┌─ THE INPUT
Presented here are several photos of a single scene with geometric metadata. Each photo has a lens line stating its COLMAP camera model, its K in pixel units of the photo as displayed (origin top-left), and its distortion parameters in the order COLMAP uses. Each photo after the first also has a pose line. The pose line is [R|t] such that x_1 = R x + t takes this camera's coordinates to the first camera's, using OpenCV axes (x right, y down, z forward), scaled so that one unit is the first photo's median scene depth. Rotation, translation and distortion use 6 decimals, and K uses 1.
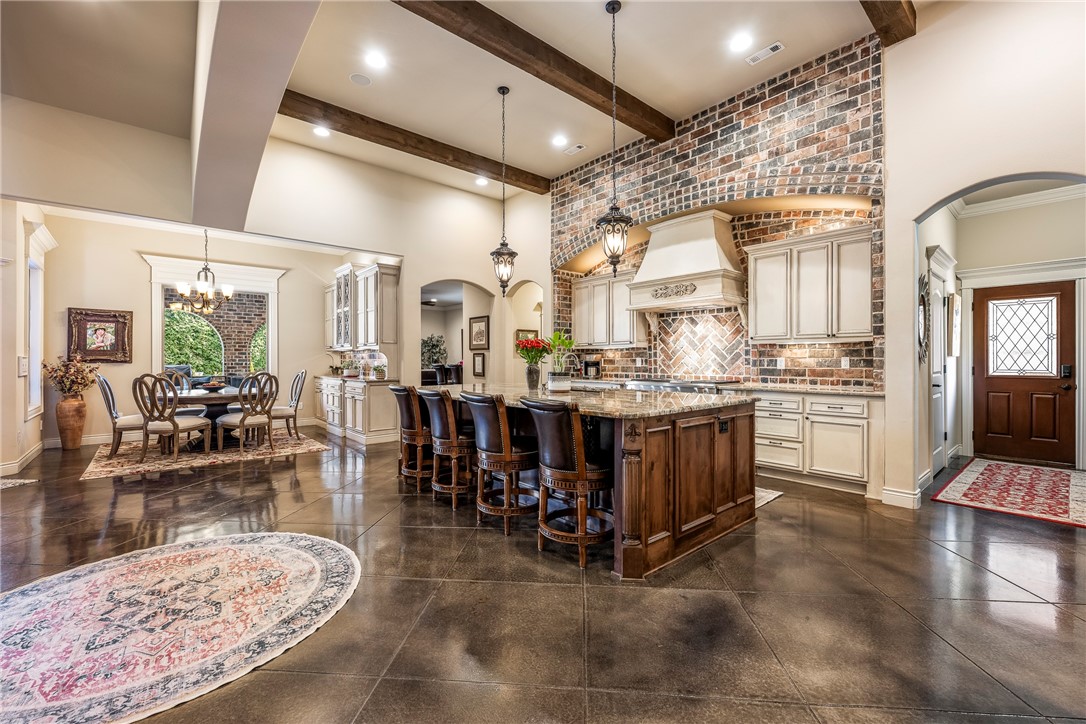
lens RADIAL K [[462.4, 0, 547.0], [0, 462.4, 356.7], [0, 0, 1]] dist [-0.000349, -0.000162]
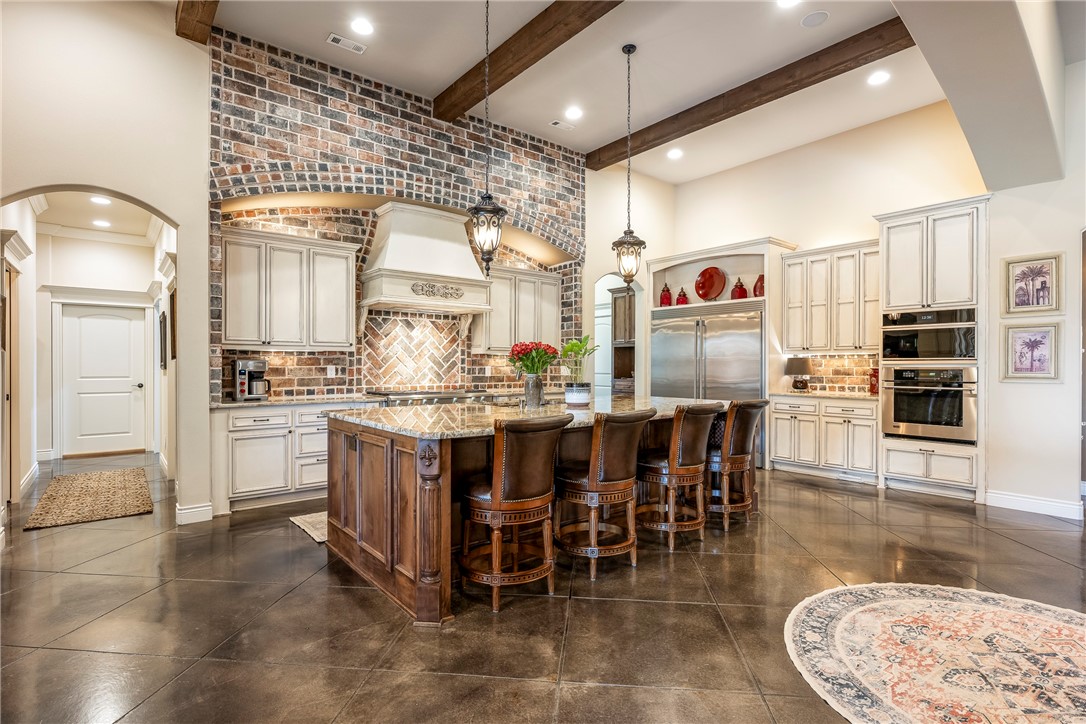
lens RADIAL K [[532.8, 0, 541.4], [0, 532.8, 363.6], [0, 0, 1]] dist [-0.003347, -0.000193]
pose [[0.017407, 0.006913, 0.999825, -1.344233], [-0.006626, 0.999955, -0.006799, 0.006000], [-0.999827, -0.006507, 0.017452, 1.412108]]
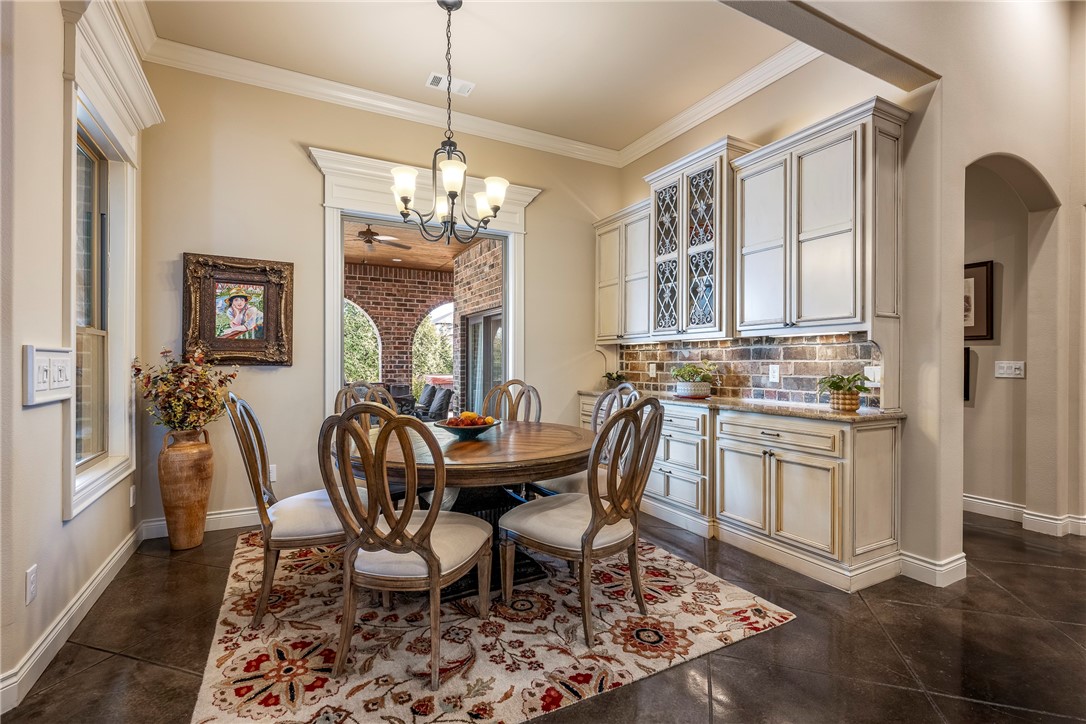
lens RADIAL K [[483.9, 0, 543.4], [0, 483.9, 362.5], [0, 0, 1]] dist [-0.000066, -0.000298]
pose [[0.977315, 0.005637, -0.211715, -0.465310], [-0.004484, 0.999972, 0.005926, 0.004944], [0.211743, -0.004842, 0.977313, 0.486923]]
└─
TASK OBJECTIVE -
With the pictures set aside, write out the whole listing exactly.

EXERCISE RESPONSE -
Presented here are several photos of a single scene with geometric metadata. Each photo has a lens line stating its COLMAP camera model, its K in pixel units of the photo as displayed (origin top-left), and its distortion parameters in the order COLMAP uses. Each photo after the first also has a pose line. The pose line is [R|t] such that x_1 = R x + t takes this camera's coordinates to the first camera's, using OpenCV axes (x right, y down, z forward), scaled so that one unit is the first photo's median scene depth. Rotation, translation and distortion use 6 decimals, and K uses 1.
lens RADIAL K [[462.4, 0, 547.0], [0, 462.4, 356.7], [0, 0, 1]] dist [-0.000349, -0.000162]
lens RADIAL K [[532.8, 0, 541.4], [0, 532.8, 363.6], [0, 0, 1]] dist [-0.003347, -0.000193]
pose [[0.017407, 0.006913, 0.999825, -1.344233], [-0.006626, 0.999955, -0.006799, 0.006000], [-0.999827, -0.006507, 0.017452, 1.412108]]
lens RADIAL K [[483.9, 0, 543.4], [0, 483.9, 362.5], [0, 0, 1]] dist [-0.000066, -0.000298]
pose [[0.977315, 0.005637, -0.211715, -0.465310], [-0.004484, 0.999972, 0.005926, 0.004944], [0.211743, -0.004842, 0.977313, 0.486923]]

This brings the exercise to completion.